■ **What is asked**
Please summarize the module outline below in two sentences.

Module Identifier | PH24010 | ||

Module Title | DATA HANDLING AND STATISTICS | ||

Academic Year | 2000/2001 | ||

Co-ordinator | Dr Geraint Vaughan | ||

Semester | Semester 1 | ||

Other staff | Dr James Whiteway, Dr Geraint Thomas | ||

Pre-Requisite | Core Physics Modules at Level 1 | ||

Co-Requisite | PH25010 | ||

Course delivery | Lecture | 8 lectures (first half of semester) | |

Seminars / Tutorials | 3 workshops | ||

Laboratory | 36 Hours 12 laboratory sessions (3 hours each) | ||

Assessment | Exam | End of Semester Examinations | 20% |

Course work | Young's Modulus experiment | 30% | |

Course work | Random Measurement Experiment | 15% | |

Course work | Photometry Experiment | 15% | |

Course work | MathCad exercises | 10% | |

Course work | Theory exercises | 10% |

**Module description**

This module is a laboratory-based course where the handling of data in selected experiments is treated in parallel with a course on the theory of measurement, the nature of experimental errors, random and systematic. The course provides an introduction to the basic statistics encountered in Physics, including the Binomial, Poisson and Normal distributions, and simple least-squares regression. The estimate of standard error, the combination of errors and the optimum design of experiments to reduce the final error in the most efficient way are covered, together with a demonstration of selection effects in compiling a data-base. An introduction to the MathCad programming package will be given.

■ **Stored data entries**
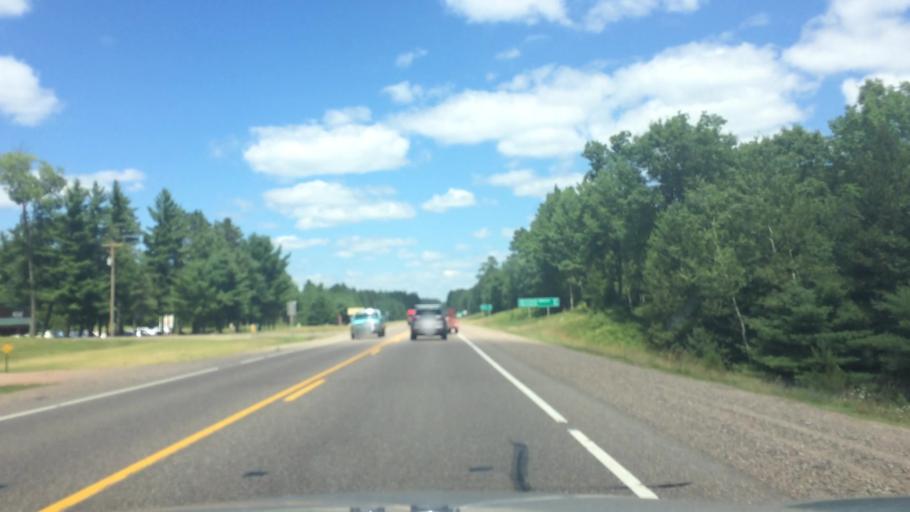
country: US
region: Wisconsin
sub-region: Vilas County
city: Lac du Flambeau
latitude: 45.9243
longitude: -89.6957
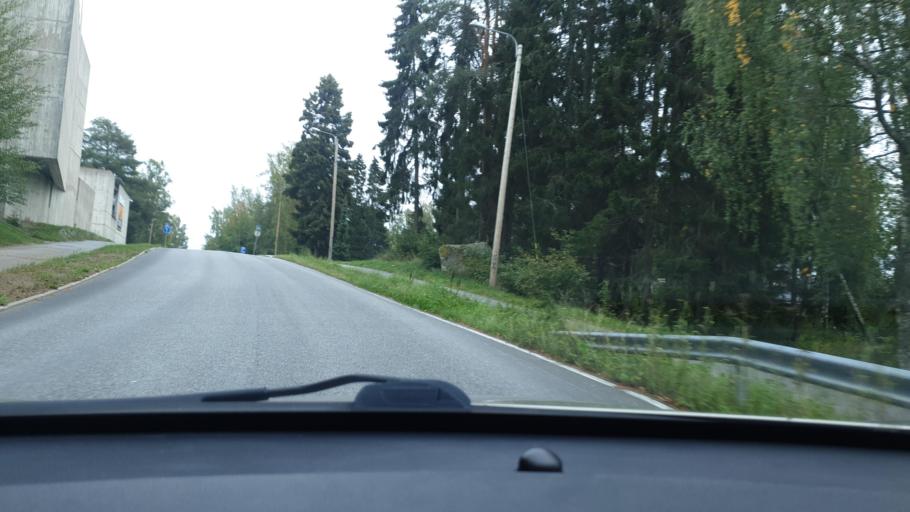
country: FI
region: Ostrobothnia
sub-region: Vaasa
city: Korsholm
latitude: 63.0965
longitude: 21.6622
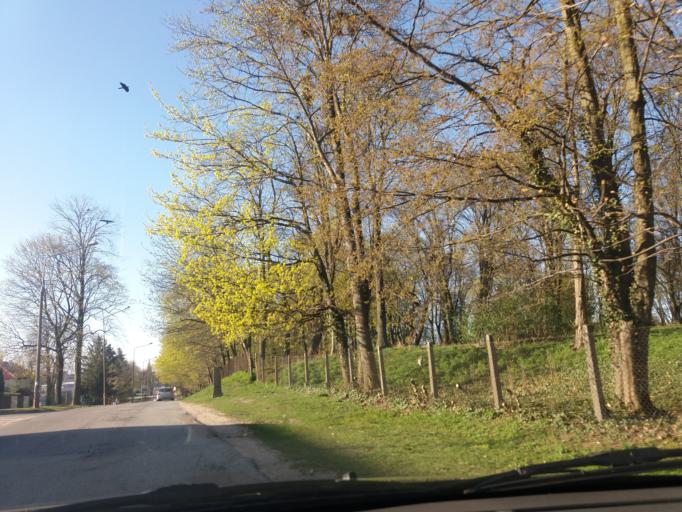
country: PL
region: Warmian-Masurian Voivodeship
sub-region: Powiat nidzicki
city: Nidzica
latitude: 53.3500
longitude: 20.4298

■ **Output for this task**
PH24010, Data Handling and Statistics, is a laboratory-based module in Semester 1 of 2000/2001 that treats the handling of data in selected experiments in parallel with the theory of measurement and of random and systematic experimental errors. It introduces the basic statistics of physics, including the Binomial, Poisson and Normal distributions and simple least-squares regression, covers standard error, the combination of errors and efficient experiment design, and gives an introduction to the MathCad programming package.